Tim Cindric from Team Penske and Gil de Ferran of the newly re-named de Ferran Luczo Dragon Racing – two men that I have a tremendous amount of respect for – both had the question posed to them in the last two shows. Last week, Cindric quickly defused the explosive subject by saying that it was best to focus on the series at hand. He sited the fact that Izod had just come on board along with Randy Bernard and it was best to focus on promoting the racing we have currently. He then stressed that the worst thing we can have is a lot of owners disagreeing on something after finally getting all the teams and owners in to one series – a stance I totally agree with.
Last night, Gil de Ferran was the guest who received the same question. de Ferran was always one of my all-time favorite drivers. I liked the way he carried himself on and off the track. His short time in the ABC booth was a little shaky, but he certainly had his moments. What I always liked about him was his candor. Although he was always very tactful, you always knew what Gil de Ferran was thinking…until last night. I’m not sure I’ve ever heard anyone ramble through an answer like de Ferran did last night.
He droned on and on about how IndyCar needs to get back to what made it great and repeated variations of that theme for what seemed like an eternity – yet he never really confirmed what it was that MADE it great. Throughout all of that, he never once said whether he liked or hated the DeltaWing.
So here we have two men, both of whom I respect and admire and neither will say a disparaging word against the project. Coincidentally, they are both connected to Roger Penske who has also been curiously quiet on the entire DeltaWing matter. My question is…why?
While so many team owners were so quick to jump in line behind the DeltaWing concept, why are others so careful not to criticize it? You can understand Chip Ganassi’s zeal for the project since he has funded either all, or a large portion of it. John Barnes has already gotten the approval of every ten year-old boy he has come across, which is enough to explain his enthusiasm. Kevin Kalkhoven has made it quite clear that he is solidly behind the hideous project. If all of these owners are so free with their opinions of the DeltaWing, what about those that are not in favor of it? You know there are some owners who hate it – where are they?

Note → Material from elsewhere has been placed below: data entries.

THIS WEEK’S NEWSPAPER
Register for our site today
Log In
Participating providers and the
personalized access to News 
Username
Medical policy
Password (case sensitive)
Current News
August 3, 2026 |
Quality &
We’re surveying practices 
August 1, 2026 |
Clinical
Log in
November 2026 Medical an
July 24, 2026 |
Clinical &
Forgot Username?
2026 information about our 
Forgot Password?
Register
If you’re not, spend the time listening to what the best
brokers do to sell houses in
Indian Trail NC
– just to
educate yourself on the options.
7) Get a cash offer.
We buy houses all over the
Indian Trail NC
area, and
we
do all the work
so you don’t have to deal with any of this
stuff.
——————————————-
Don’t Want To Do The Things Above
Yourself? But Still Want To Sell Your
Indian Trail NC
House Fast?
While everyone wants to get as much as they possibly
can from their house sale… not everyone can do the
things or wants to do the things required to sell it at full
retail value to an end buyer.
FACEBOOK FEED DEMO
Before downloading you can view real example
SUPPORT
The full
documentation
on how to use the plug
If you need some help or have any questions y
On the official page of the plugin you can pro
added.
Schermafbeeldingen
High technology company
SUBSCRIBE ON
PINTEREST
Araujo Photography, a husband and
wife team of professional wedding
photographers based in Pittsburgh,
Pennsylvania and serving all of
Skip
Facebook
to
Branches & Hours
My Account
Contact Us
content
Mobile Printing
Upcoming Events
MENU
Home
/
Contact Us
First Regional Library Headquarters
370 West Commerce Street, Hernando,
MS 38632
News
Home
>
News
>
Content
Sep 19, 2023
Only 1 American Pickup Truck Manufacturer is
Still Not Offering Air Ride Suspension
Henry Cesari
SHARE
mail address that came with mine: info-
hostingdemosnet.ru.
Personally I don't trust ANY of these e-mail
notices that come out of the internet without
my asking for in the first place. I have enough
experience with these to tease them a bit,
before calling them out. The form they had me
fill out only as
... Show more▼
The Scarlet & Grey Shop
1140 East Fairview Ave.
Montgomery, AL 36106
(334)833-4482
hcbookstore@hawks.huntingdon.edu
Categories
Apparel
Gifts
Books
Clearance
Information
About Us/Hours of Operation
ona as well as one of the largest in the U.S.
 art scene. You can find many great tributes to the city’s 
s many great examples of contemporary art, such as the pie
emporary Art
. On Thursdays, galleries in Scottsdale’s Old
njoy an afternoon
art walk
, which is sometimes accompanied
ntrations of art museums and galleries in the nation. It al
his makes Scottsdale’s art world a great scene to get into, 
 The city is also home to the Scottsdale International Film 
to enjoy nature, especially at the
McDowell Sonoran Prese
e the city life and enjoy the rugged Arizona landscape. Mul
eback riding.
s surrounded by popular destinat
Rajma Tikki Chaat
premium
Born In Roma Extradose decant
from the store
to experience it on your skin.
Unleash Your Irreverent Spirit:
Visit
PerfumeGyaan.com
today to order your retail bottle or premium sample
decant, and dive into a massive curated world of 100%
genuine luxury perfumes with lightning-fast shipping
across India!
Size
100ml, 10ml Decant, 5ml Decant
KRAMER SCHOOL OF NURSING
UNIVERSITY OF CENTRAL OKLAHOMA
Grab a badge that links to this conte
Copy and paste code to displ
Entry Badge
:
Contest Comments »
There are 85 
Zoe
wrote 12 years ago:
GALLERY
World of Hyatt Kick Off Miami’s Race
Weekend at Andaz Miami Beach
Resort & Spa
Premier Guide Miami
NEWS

Has anyone gotten a peep out of AJ Foyt on the DeltaWing? I haven’t heard his opinion of it, but I have an idea he has one. I also have a pretty good idea what it is. Why have we not heard from him? Foyt is always more than willing to let everyone know exactly what is on his mind. I’m sure he’s not ambivalent on this subject. What does Carl Haas think about it? Robbie Buhl is both a car owner and broadcaster. Surely he has some thoughts he is allowed to share.
Why is it that the blogosphere is the only place that you will see it in print that some people hate this concept? If owners or drivers dislike it, they’re not talking. Curt Cavin and Kevin Lee admit they’re not crazy about the looks of it, but they also try to appear to tread very lightly on the subject.
It’s almost as if anyone who comes out and speaks against the DeltaWing, is as dishonorable as someone saying they hate puppies and are in favor of cancer. They are immediately vilified and portrayed as treasonous.
I realize that Dallara has stuck it to the owners over the last few years by charging full price for an ancient chassis design, but does that mean they shouldn’t listen to Swift or Lola? What is it about this topic that is so sensitive that even the most influential people in racing have to carefully guard their every word?
Before we saw the DeltaWing concept, it was already becoming apparent that this was going to be a polarizing issue. I jokingly offered that a conspiracy theorist would have a field day trying to figure out the real reason behind the DeltaWing concept. Well, now the joke doesn’t seem so funny. When AJ Foyt doesn’t ring in with his opinion on such a volatile subject, it tells me that something is brewing. The trouble is, I don’t know what that ”something” is.
Opinionated, millionaire owners are used to going against the grain to get what they want. It’s in their nature. There was never a shortage of opinions or quotes fifteen years ago, in the days leading up to the split – and many of these are the same owners as then. So, what gives? Can anyone explain their silence?
This should be a joyous time of the year as the green flag is about to be waved on the 2010 season. Optimism and excitement is usually in the air at this time. It still is, but the uneasy silence among some of the owners is adding some trepidation to the air. The DeltaWing has created a buzz, but it is also creating a great divide. Tim Cindric is right…that’s the last thing we need.